Rough ’n’ Roti: Mediterranean on 53rd

I’m not sold on whether the “quick and dirty” format of food prep works in a Mediterranean restaurant.

By Max Miller

Max Miller / The Chicago Maroon



January 18, 2017

Last night, Roti Modern Mediterranean opened its doors next to the Chipotle on 53rd Street. Roti definitely fits the bill as a Chipotle impersonator, which makes its proximity to the real deal ironic. However, I respect Hotelling’s Law and could therefore overlook the tempting Chipotle smell to venture inside Roti for lunch on Wednesday.

I was first greeted with an abundance of trendy restaurant flair, including stainless steel, painted brick, and artistic rope structures as the Red Hot Chili Peppers played softly in the background. The huge signs that adorn the entryway read “Gluten Free,” “Organic,” “Antibiotic Free,” and “Free-Range.” And let me tell you, there aren’t many places left where you can get some decent free-range hummus.
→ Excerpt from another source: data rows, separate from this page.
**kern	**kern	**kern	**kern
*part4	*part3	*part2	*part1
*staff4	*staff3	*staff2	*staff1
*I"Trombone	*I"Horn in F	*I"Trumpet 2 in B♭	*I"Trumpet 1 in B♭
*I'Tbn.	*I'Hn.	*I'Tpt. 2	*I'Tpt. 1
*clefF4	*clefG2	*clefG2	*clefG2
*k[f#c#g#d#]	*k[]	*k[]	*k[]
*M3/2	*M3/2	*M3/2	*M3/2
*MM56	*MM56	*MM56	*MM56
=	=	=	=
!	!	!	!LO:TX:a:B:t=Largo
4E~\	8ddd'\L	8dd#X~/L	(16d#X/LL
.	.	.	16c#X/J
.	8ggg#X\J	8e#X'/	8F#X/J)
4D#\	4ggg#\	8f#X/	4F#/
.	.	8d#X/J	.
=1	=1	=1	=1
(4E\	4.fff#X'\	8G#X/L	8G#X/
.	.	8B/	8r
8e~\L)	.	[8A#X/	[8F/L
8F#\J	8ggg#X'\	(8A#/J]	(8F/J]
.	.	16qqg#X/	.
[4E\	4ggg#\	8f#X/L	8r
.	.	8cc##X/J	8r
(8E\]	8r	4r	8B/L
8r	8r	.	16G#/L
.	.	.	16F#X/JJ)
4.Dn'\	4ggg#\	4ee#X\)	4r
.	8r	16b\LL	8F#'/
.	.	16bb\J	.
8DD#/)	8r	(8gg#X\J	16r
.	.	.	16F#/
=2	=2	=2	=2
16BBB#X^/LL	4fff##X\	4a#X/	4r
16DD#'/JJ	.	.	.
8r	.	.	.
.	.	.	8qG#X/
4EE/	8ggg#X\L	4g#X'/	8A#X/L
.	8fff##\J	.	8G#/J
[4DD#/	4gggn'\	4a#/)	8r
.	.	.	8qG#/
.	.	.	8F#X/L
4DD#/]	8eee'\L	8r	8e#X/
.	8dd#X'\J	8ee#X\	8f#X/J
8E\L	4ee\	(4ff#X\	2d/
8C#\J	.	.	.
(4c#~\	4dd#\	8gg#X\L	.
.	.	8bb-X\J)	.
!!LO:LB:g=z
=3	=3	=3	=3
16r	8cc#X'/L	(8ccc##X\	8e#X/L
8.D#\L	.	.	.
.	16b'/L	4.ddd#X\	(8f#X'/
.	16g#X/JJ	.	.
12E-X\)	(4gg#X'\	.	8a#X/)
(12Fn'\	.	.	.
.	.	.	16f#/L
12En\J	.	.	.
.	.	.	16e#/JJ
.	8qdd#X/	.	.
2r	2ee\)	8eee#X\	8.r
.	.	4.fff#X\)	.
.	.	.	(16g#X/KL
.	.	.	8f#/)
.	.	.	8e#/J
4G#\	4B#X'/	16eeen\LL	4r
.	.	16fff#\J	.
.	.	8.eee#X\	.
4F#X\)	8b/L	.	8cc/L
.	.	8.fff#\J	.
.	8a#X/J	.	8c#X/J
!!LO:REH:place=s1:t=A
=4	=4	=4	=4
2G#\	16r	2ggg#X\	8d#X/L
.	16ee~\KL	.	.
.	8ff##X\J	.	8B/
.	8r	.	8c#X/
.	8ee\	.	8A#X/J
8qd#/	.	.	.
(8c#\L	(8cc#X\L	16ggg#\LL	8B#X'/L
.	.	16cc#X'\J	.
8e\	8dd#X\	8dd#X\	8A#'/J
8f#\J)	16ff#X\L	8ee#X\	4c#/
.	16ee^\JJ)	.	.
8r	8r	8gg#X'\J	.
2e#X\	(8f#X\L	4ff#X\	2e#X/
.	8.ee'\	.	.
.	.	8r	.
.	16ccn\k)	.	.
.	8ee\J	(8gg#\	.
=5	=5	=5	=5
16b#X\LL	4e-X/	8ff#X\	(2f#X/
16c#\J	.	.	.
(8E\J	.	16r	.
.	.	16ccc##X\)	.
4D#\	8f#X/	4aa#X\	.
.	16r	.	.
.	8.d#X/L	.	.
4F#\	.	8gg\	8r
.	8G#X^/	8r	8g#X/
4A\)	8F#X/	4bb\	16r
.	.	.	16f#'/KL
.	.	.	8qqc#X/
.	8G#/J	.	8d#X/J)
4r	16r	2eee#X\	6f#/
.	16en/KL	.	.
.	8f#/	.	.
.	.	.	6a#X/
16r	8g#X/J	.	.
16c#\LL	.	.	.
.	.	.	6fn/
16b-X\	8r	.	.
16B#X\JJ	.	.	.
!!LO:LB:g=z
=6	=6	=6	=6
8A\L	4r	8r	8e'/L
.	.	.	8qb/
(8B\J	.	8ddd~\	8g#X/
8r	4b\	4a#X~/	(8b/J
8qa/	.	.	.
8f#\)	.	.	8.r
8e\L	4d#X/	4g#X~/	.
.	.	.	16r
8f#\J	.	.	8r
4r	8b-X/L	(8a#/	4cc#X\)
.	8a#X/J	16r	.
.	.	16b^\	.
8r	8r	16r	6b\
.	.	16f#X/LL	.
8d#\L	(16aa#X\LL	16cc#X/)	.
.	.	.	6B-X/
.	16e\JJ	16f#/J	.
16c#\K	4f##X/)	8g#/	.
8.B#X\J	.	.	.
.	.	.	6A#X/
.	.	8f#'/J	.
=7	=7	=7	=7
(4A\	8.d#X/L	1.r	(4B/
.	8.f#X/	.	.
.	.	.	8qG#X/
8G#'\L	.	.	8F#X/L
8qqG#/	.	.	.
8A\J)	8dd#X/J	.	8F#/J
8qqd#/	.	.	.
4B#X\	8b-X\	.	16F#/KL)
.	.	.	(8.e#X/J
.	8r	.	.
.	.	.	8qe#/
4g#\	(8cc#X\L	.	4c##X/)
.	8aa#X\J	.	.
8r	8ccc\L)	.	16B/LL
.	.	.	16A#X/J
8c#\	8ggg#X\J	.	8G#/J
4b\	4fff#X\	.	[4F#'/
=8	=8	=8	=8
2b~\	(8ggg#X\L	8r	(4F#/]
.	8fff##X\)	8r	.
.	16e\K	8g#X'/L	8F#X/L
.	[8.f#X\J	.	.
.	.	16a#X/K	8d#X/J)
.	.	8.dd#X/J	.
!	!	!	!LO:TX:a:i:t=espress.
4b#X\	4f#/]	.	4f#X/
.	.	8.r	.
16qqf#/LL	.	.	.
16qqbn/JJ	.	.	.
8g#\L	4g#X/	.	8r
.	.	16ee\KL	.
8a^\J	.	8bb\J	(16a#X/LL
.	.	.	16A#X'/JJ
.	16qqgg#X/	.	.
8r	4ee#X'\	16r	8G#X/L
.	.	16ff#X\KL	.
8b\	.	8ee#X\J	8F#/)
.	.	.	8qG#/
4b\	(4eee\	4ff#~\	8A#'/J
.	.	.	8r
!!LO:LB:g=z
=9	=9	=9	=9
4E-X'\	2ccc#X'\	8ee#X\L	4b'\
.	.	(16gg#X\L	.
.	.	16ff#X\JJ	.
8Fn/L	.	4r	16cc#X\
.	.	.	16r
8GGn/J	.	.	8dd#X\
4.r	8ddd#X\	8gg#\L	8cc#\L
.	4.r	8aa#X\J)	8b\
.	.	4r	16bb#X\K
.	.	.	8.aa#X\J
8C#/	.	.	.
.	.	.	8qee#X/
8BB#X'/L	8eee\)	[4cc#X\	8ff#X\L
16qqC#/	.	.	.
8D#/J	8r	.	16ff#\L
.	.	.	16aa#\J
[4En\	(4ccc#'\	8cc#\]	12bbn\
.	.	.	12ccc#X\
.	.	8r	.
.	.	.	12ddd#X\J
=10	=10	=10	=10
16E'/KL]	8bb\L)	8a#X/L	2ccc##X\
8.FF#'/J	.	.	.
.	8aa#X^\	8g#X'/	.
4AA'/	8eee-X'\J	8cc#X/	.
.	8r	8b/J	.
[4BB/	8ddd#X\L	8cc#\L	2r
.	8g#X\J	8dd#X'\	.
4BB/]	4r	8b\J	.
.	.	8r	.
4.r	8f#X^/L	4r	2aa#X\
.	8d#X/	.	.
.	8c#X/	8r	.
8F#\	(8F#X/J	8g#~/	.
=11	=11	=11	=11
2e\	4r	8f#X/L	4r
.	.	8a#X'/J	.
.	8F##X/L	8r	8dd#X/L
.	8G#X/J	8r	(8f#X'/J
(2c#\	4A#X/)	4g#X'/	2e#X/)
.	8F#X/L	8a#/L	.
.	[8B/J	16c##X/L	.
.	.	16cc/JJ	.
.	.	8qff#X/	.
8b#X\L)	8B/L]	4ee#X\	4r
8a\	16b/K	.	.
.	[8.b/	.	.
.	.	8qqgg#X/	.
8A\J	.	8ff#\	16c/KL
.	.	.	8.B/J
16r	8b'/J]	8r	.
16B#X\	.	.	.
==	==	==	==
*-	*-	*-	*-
These restaurateurs certainly know their audience—and their buzzwords—but I found it most surprising that the food actually seemed healthy. The meats and sauces in the assembly line seemed dwarfed by the sheer amount of vegetables throughout, which explains how few calories are in each of their dishes: 200 to 300 in each main course. This customizable health food comes at a price, of course. But for health food of the non-wrap/burrito variety, Roti might be the perfect counterweight to Chipotle.
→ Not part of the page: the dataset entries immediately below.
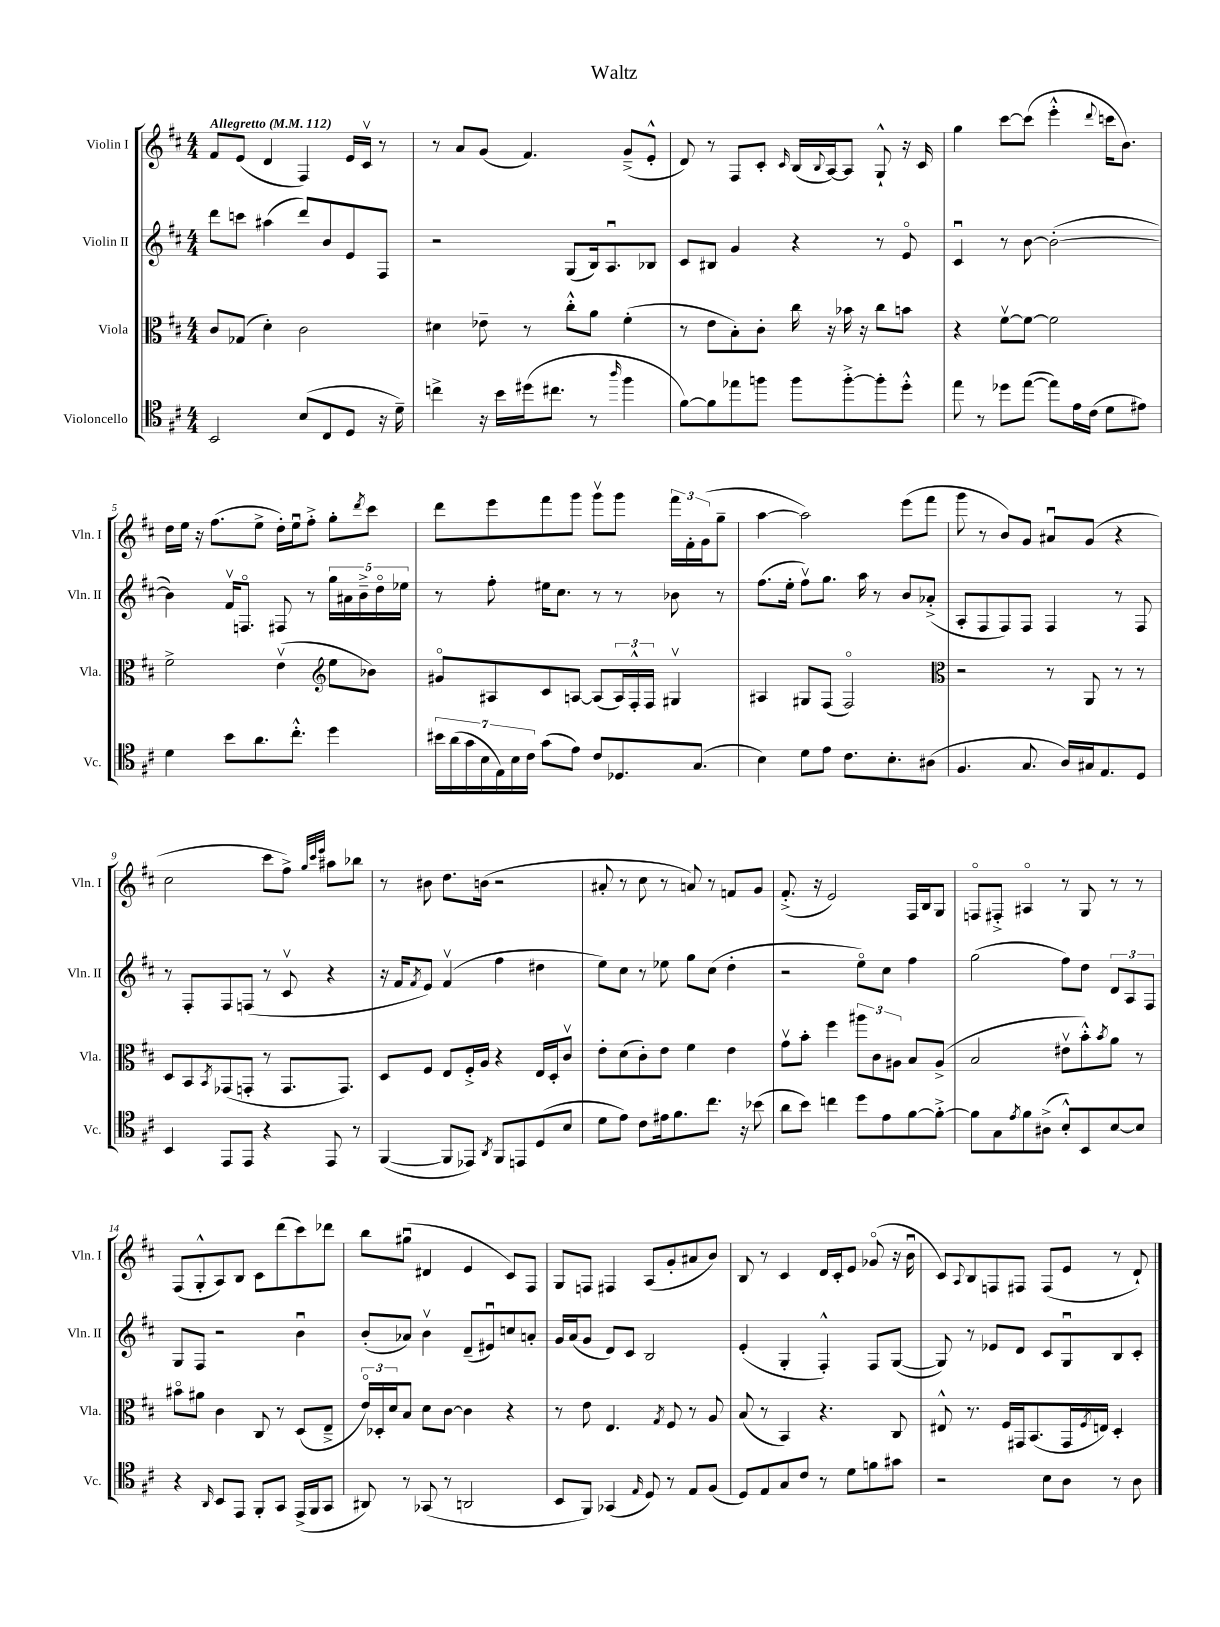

**kern	**kern	**kern	**kern
*part4	*part3	*part2	*part1
*staff4	*staff3	*staff2	*staff1
*I"Violoncello	*I"Viola	*I"Violin II	*I"Violin I
*I'Vc.	*I'Vla.	*I'Vln. II	*I'Vln. I
*clefC4	*clefC3	*clefG2	*clefG2
*k[f#c#]	*k[f#c#]	*k[f#c#]	*k[f#c#]
*M4/4	*M4/4	*M4/4	*M4/4
*MM112	*MM112	*MM112	*MM112
=1	=1	=1	=1
!	!	!	!LO:TX:a:B:t=Allegretto
2BB/	8c#/L	8ddd\L	8f#/L
.	(8G-X/J	8cccn\J	(8e/J
.	4d'\)	(4aa#X\	4d/
(8B/L	2c#\	8ddd/L)	4F#/)
8C#/	.	8b/	.
8D/J	.	8e/	16e/LL
.	.	.	16c#v/JJ
16r	.	8F#/J	8r
16d~\)	.	.	.
=2	=2	=2	=2
4ccn^\	4d#X\	2r	8r
.	.	.	8a/L
16r	8e-X~\	.	(8g/J
16b\LL	.	.	.
(16dd#X\J	8r	.	4.f#/)
8.cc#X\J	.	.	.
.	8cc#'^^\L	(8G/L	.
8r	8a\J	16B/k)	.
.	.	8.Au/	.
16qqaa/	.	.	.
4ff#\	(4f#'\	.	(8g~^/L
.	.	8B-X/J	8e'^^/J
=3	=3	=3	=3
[8f#\L)	8r	8c#/L	8d/)
8f#\]	8e\L	8B#X/J	8r
8ee-X\	8B'\)	4g/	8F#/L
8ffn\J	8c#'\J	.	8c#'/J
.	.	.	16qqc#/
8ff\L	16cc#\	4r	(16B/LL
.	.	.	8qqB/
.	16r	.	[16A/J)
[8ff'^\	16b-X\	.	8A/J]
.	16r	.	.
8ff'\]	8cc#\L	8r	8G`^^/
8dd'^^\J	8bn\J	8e/	16r
.	.	.	16c#/
=4	=4	=4	=4
8ee\	4r	4c#u/	4gg\
8r	.	.	.
8dd-X\L	[8f#v\L	8r	[8ccc#\L
([8ee\J	8f#\J_	[8b\	(8ccc#\J]
8ee\L])	2f#\]	(2b'\_	4eee'^^\
16e\L	.	.	.
(16c#\JJ	.	.	.
.	.	.	8qqddd/
8d\L	.	.	16cccn\KL
.	.	.	8.b\J)
8e#X\J)	.	.	.
!!LO:LB:g=z
=5	=5	=5	=5
4d\	2f#^\	4b\])	16dd\LL
.	.	.	16ee\JJ
.	.	.	16r
.	.	.	(8.ff#\L
8b\L	.	16f#v/KL	.
.	.	8.Fn/J	.
8.a\	.	.	8ee^\J
.	(4ev\	8F#X/	16dd'\LL)
8.cc#'^^\J	.	.	16eeu\J
.	.	8r	8ff#'^\J
*	*clefG2	*	*
4dd\	8ee\L	20gg\LL	8gg'\L
.	.	20a#X\	.
.	.	20b~^\	.
.	.	.	8qddd/
.	8b-X\J)	.	8ccc#\J
.	.	20dd\	.
.	.	20ee-X\JJ	.
=6	=6	=6	=6
28b#X\LL	8g#X/L	8r	8ddd\L
(28a\	.	.	.
28g\	.	.	.
28B\	.	.	.
.	8A#X/	8ff#'\	8eee\
28E\)	.	.	.
28B\	.	.	.
28c#\JJ	.	.	.
(8g\L	8c#/	16ee#X\KL	8fff#\
.	.	8.cc#\J	.
8e\J)	[8An/J	.	8ggg\J
8c#/L	(8A/L]	8r	8gggv\L
8.D-X/	24A/L)	8r	8ggg\J
.	24F#'^^/	.	.
.	24F#/JJ	.	.
.	4G#Xv/	8b-X\	24fff#\LL
.	.	.	24f#'\
(8.G/J	.	.	.
.	.	.	(24g\J
.	.	8r	8gg~\J
=7	=7	=7	=7
4B\)	4A#X/	(8.ff#\L	[4aa\
.	.	16ee'\Jk	.
8d\L	8G#X/L	8ff#v\L)	2aa\])
8e\J	(8F#/J	8.gg\J	.
8.c#\L	2F#/)	.	.
.	.	16aa\	.
.	.	8r	.
8.B'\	.	.	.
.	.	8b/L	(8eee\L
(8A#X\J	.	(8a-X'^/J	8fff#\J
=8	=8	=8	=8
*	*clefC3	*	*
4.F#/	2r	8A'/L	8ggg\
.	.	8F#/	8r
.	.	8F#/)	8b/L)
8.G/	.	8F#/J	8g/J
.	8r	4F#/	8a#Xu/L
16A/LL)	.	.	.
16G#X/J	8AA/	.	(8g/J
8.E/	.	.	.
.	8r	8r	4r
8D/J	8r	8F#/	.
!!LO:LB:g=z
=9	=9	=9	=9
4BB/	8D/L	8r	2cc#\
.	8BB/	8F#'/L	.
.	8qBB/	.	.
8EE/L	(8GG-X/	8F#/	.
8EE/J	8GGn'/J	(8Fn/J	.
4r	8r	8r	8ccc#\L
.	8.GG/L	8c#v/	8ff#^\J)
.	.	.	32qqgg/LLL
.	.	.	32qqccc#/
.	.	.	32qqeee/JJJ
8EE/	.	4r	8aa#X\L
.	8.GG/J)	.	.
8r	.	.	8bb-X\J
=10	=10	=10	=10
([4FF#/	8D/L	16r	8r
.	.	16f#/KL	.
.	.	8qf#/	.
.	8F#/J	8e/J)	8b#X\
8FF#/L]	8E/L	(4f#v/	8.dd\L
8EE-X/J)	16F#'^/L	.	.
.	16A/JJ	.	(16bn\Jk
8qAA/	.	.	.
8FF#/L	4r	4ff#\	2r
8EEn/	.	.	.
(8D/	16E/LL	4dd#X\	.
.	16D'/J	.	.
8B/J	8c#v/J	.	.
=11	=11	=11	=11
8d\L	8e'\L	8ee\L)	8a#X'/
8e\J)	(8d\	8cc#\J	8r
8c#\L	8c#'\)	8r	8cc#\
16e#X\k	8e\J	8ee-X\	8r
8.f#\	.	.	.
.	4f#\	8gg\L	8an/)
8.cc#\J	.	(8cc#\J	8r
.	4e\	4dd'\	8fn/L
16r	.	.	.
(8b-X\	.	.	8g/J
=12	=12	=12	=12
8a\L	8gv\L	2r	(8.f#'^/
8b\J)	8b'\J	.	.
.	.	.	16r
4ccn\	4ff#\	.	2e/)
8dd\L	12aa#X\L	8ee\L)	.
.	12c#\	.	.
8e\	.	8cc#\J	.
.	12A#X\J	.	.
[8f#\	8B/L	4ff#\	16F#/LL
.	.	.	16B/J
8f#'^\J_	(8A#^/J	.	8G/J
=13	=13	=13	=13
8f#\L]	2B/	(2gg\	8Fn/L
8G\	.	.	8F#X'^/J
8qe/	.	.	.
8f#\	.	.	4A#X/
(8A#X^\J	.	.	.
8B'^^/L)	8e#Xv\L	8ff#\L)	8r
8BB/	8b'^^\)	8dd\J	8G/
.	8qb/	.	.
[8B/	8a\J	12d/L	8r
.	.	12A/	.
8B/J]	8r	.	8r
.	.	12F#/J	.
!!LO:LB:g=z
=14	=14	=14	=14
4r	8b#X\L	8G/L	(8F#/L
.	8a#X\J	8F#/J	8G'^^/
16qqAA/	.	.	.
8BB/L	4c#\	2r	8A/)
8EE/J	.	.	8B/J
8FF#'/L	8C#/	.	8c#\L
8GG/J	8r	.	(8ddd\
(16EE^/LL	(8D/L	4bu\	8ccc#\)
16FF#/J	.	.	.
8GG/J	8E~^/J	.	8ddd-X\J
=15	=15	=15	=15
8AA#X/)	24e/LL)	(8b'/L	8bb\L
.	24D-X'/	.	.
.	24d/J	.	.
8r	8B/J	8a-X/J)	(8gg#Xu\J
(8GG-X/	8d\L	4bv\	4d#X/
8r	[8c#\J	.	.
2AAn/	4c#\]	(8d~/L	4e/
.	.	8e#Xu/)	.
.	4r	8ccn/	8c#/L)
.	.	8an'/J	8F#/J
=16	=16	=16	=16
8BB/L	8r	16g/LL	8G/L
.	.	(16a/J	.
8FF#/J)	8e\	8g/J	8Fn/J
(4GG-X/	4.E/	8d/L)	4F#X/
.	.	8c#/J	.
16qqE/	.	.	.
8D/)	.	2B/	(8A/L
.	8qG/	.	.
8r	8F#/	.	8g'/
8E/L	8r	.	8a#X/
(8F#/J	8A/	.	8b/J)
=17	=17	=17	=17
8D/L)	(8B/	(4e'/	8B/
8E/	8r	.	8r
8G/	4BB/)	4G'/	4c#/
8c#/J	.	.	.
8r	4.r	4F#'^^/)	16d/LL
.	.	.	16c#'/J
8d\L	.	.	8e/J
8fn\	.	8F#/L	(8g-X/
8g#X\J	8C#/	([8G/J	16r
.	.	.	16bu\
=18	=18	=18	=18
2r	8E#X^^/	8G/])	8c#/L)
.	.	.	8qqA/
.	8.r	8r	8B/
.	.	8e-X/L	8Fn/
.	16F#/LL	.	.
.	16GG#X/J	8d/J	8F#X/J
.	(8.BB/	.	.
8B\L	.	8c#/L	(8F#/L
8A\J	16GG#/L	8Gu/	8e/J
.	8qF#/	.	.
.	16En/JJ)	.	.
8r	4D'/	8B/	8r
8A\	.	8c#'/J	8d`/)
==	==	==	==
*-	*-	*-	*-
I first ordered the pita wrap, filled with steak, feta, tomatoes, cucumbers, hummus, garlic sauce, and roasted red pepper sauce; and the basmati and wild rice bowl, with spicy lamb meatballs, couscous, olives, tomatoes, cucumbers, feta, hummus, quinoa cauliflower tabbouleh, and both red and green types of s’hug. I had no idea what the s’hug was, and the worker making my food didn’t either (it turned out to be a sauce). I also added on a cup of their red lentil soup and a piece of heavenly baklava.


Patrons in line customizing their meal.

Nikita Dulin / The Chicago Maroon

The cafeteria setup of the restaurant means that the food is prepared as you order it, but also requires you to bus your own table afterwards. The ingredients were served on different quadrants of the plate, but I didn’t mix my ingredients. Nonetheless, I enjoyed the process of getting the ideal “Mediterranean” bite in each forkful.

The rice bowl was, as a whole, delicious. The olives were packed with flavor and were sprinkled temptingly around the soft rice in the center. The rice itself was chewy and lemon-tinged, which broke up the veggie monotony. I warn anyone trying the tender spicy lamb meatballs that they are really quite spicy, much more so than expected.

And the hummus! The hummus was the star of the show: a salty, smooth texture with the intermingling of spice and oil. The quinoa cauliflower tabbouleh—the strangest ingredient—was actually pretty good, and tasted like a familiar deli coleslaw. The red s’hug was curry-like and savory, while the green s’hug had a strong cilantro-meets-pesto kind of flavor. Despite heavy spicing, the couscous was somehow flavorless, so I avoided it throughout the meal.

The red lentil soup was great—just eat it quickly, since its flavor is captured by the heat. It was much more like a curry sauce than a lentil soup, featuring a floating layer of cilantro and sticky vegetable fibers on top. 


Patrons in line customizing their meal.

Nikita Dulin / The Chicago Maroon

If I learned anything about food from Roti Modern Mediterranean, it’s that a pita wrap is a terrible invention, and that they should quickly revert back to tortillas before anyone gets hurt. It took me five bites to breach its dense shell, and the filling wasn’t even worth ripping through layer after layer of unyielding pita. The sauces formed a separate cavity in the hull of the pita, far away from the meat and huge lump of feta cheese. Although the meat and vegetables were certainly flavorful on their own, the meat was cold and barely covered in garlic sauce. At Chipotle, I avoid the bowl and always prefer the burrito, but I highly recommend doing the opposite when eating at Roti.

I enjoyed the quick and easy flavors at my disposal on the assembly line, but I would have preferred more individual care to ensure that the flavors end up in the right places. It was disappointing that by the time I sat down, the meat in my wrap had already gone cold, and I would imagine that the average Hyde Park citizen would also need to ask what s’hug is. I’m not sold on whether the “quick and dirty” format of food prep works in a Mediterranean restaurant, though I appreciated Roti’s showing, especially in the variety of ingredients available to the customizing customer.